Além disso, relatórios de inteligência indicam riscos de ataques contra infraestruturas de transporte, possíveis distúrbios civis e ações coordenadas por grupos extremistas.
Entre os países-sede, o México surge como o principal ponto de preocupação. Para o especialista, o país pode representar o “calcanhar de Aquiles” do torneio devido a fragilidades no controle de segurança e à atuação de organizações criminosas.
“Organizações terroristas podem optar por realizar atentados no México em vez dos Estados Unidos, devido às deficiências de segurança pública”, alertou Bandeira.
Ele também mencionou o risco de uso do território mexicano como rota de entrada para ataques em solo norte-americano.

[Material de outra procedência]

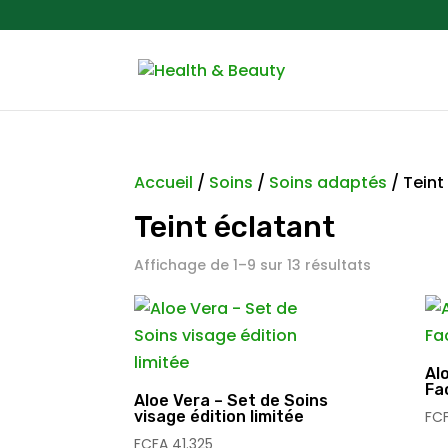
Accueil
/
Soins
/
Soins adaptés
/ Teint
Teint éclatant
Affichage de 1–9 sur 13 résultats
Al
Fa
Aloe Vera – Set de Soins
visage édition limitée
FC
FCFA
41.325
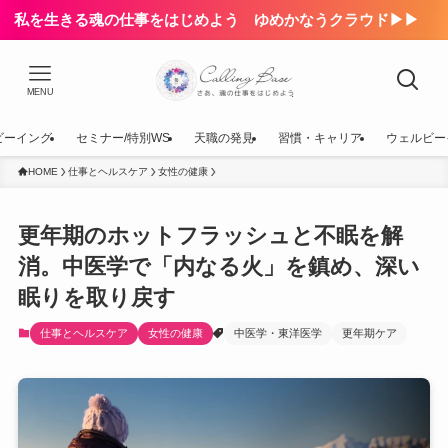
私を生きる魂の仕事をはじめよう ゆめかなうクラウド▶▶
MENU
ビーイング
セミナー/特別WS
天職の発見
習慣・キャリア
ウェルビー
HOME
仕事とヘルスケア
女性の健康
更年期のホットフラッシュと不眠を解
消。中医学で「内なる火」を鎮め、深い
眠りを取り戻す
仕事とヘルスケア
女性の健康
中医学・東洋医学
更年期ケア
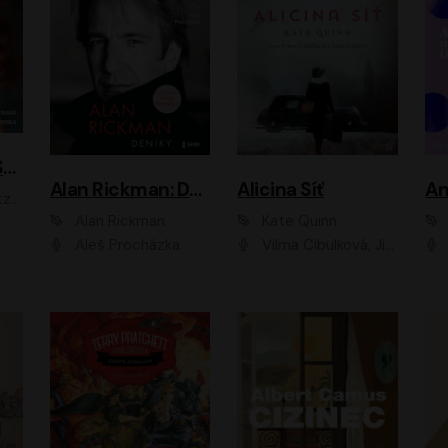
ACH, RUSOVLASÁ KOUZELNICE!
Alan Rickman: Deníky
Alicina Síť
An
ald
Alan Rickman
Kate Quinn
Aleš Procházka
Vilma Cibulková, Jitka Ježková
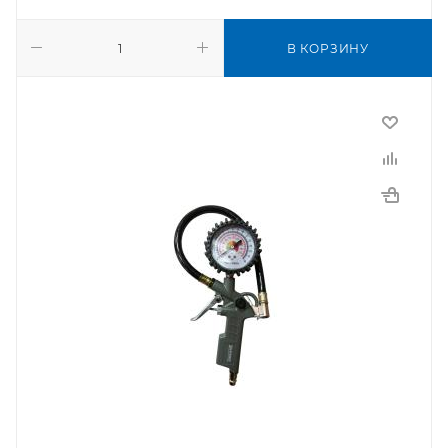
В КОРЗИНУ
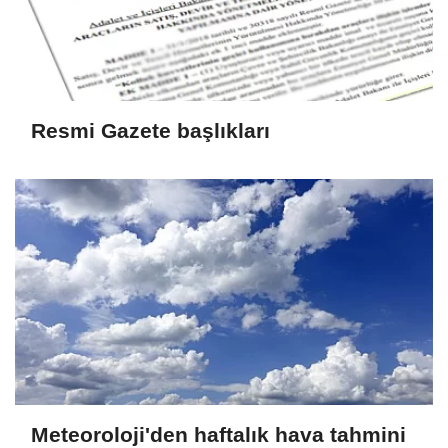
Resmi Gazete başlıkları
Meteoroloji'den haftalık hava tahmini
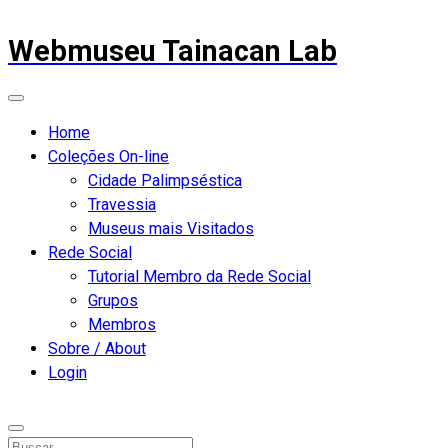
Webmuseu Tainacan Lab
Home
Coleções On-line
Cidade Palimpséstica
Travessia
Museus mais Visitados
Rede Social
Tutorial Membro da Rede Social
Grupos
Membros
Sobre / About
Login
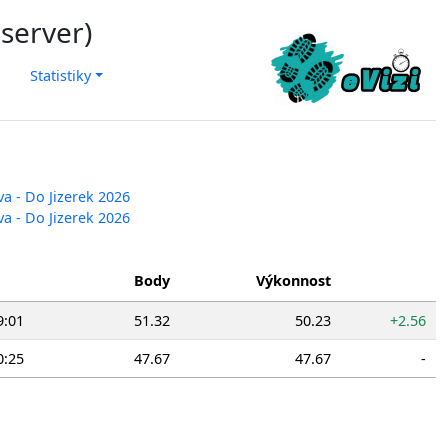
 server)
Statistiky
va - Do Jizerek 2026
va - Do Jizerek 2026
Body
Výkonnost
9:01
51.32
50.23
+2.56
0:25
47.67
47.67
-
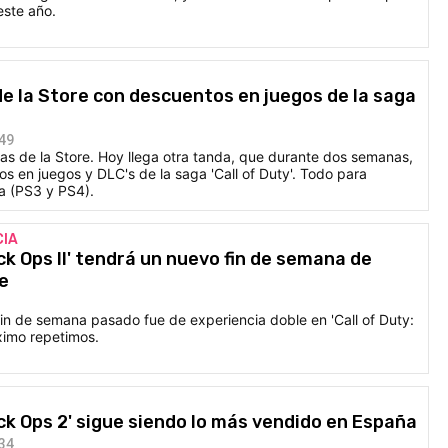
este año.
e la Store con descuentos en juegos de la saga
:49
as de la Store. Hoy llega otra tanda, que durante dos semanas,
s en juegos y DLC's de la saga 'Call of Duty'. Todo para
a (PS3 y PS4).
CIA
ack Ops II' tendrá un nuevo fin de semana de
e
fin de semana pasado fue de experiencia doble en 'Call of Duty:
óximo repetimos.
ack Ops 2' sigue siendo lo más vendido en España
:34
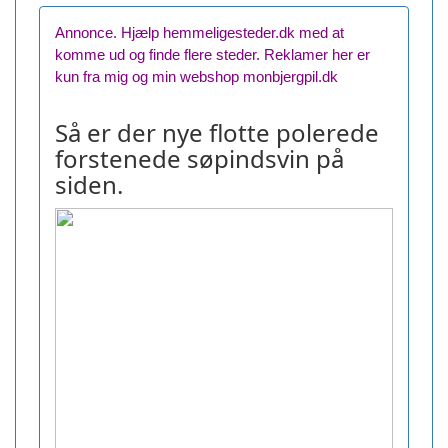
Annonce. Hjælp hemmeligesteder.dk med at
komme ud og finde flere steder. Reklamer her er
kun fra mig og min webshop monbjergpil.dk
Så er der nye flotte polerede
forstenede søpindsvin på
siden.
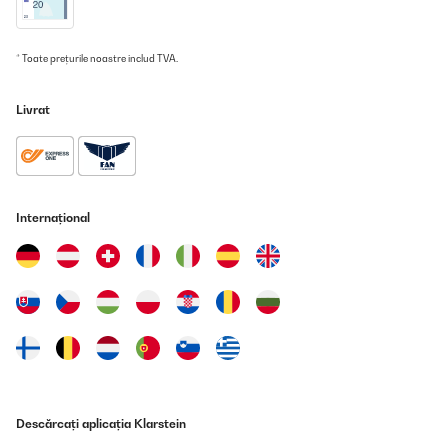
* Toate prețurile noastre includ TVA.
Livrat
Internațional
Descărcați aplicația Klarstein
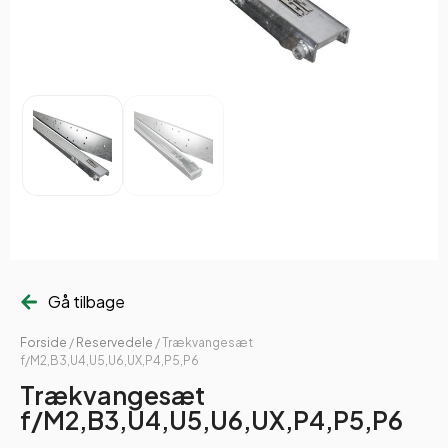
Gå tilbage
Forside
/
Reservedele
/ Trækvangesæt
f/M2,B3,U4,U5,U6,UX,P4,P5,P6
Trækvangesæt
f/M2,B3,U4,U5,U6,UX,P4,P5,P6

Outro fator de risco envolve o chamado terrorismo cibernético. Segundo o especialista, ataques digitais podem comprometer sistemas essenciais durante o evento.
“Existem organizações especializadas em terrorismo cibernético. Isso pode tirar aviões de circulação, comprometer GPS e sistemas de monitoramento”, afirmou.
Apesar dos desafios, Bandeira reconhece que os Estados Unidos possuem experiência no combate ao terrorismo, especialmente após os ataques de 11 de setembro. No entanto, ele reforça que a cooperação entre governos locais, estaduais e federais será fundamental para garantir a segurança do evento.
“A união entre os entes é essencial para monitorar e evitar ações de células terroristas. O maior desafio continua sendo identificar ações de ‘lobos solitários’”, concluiu.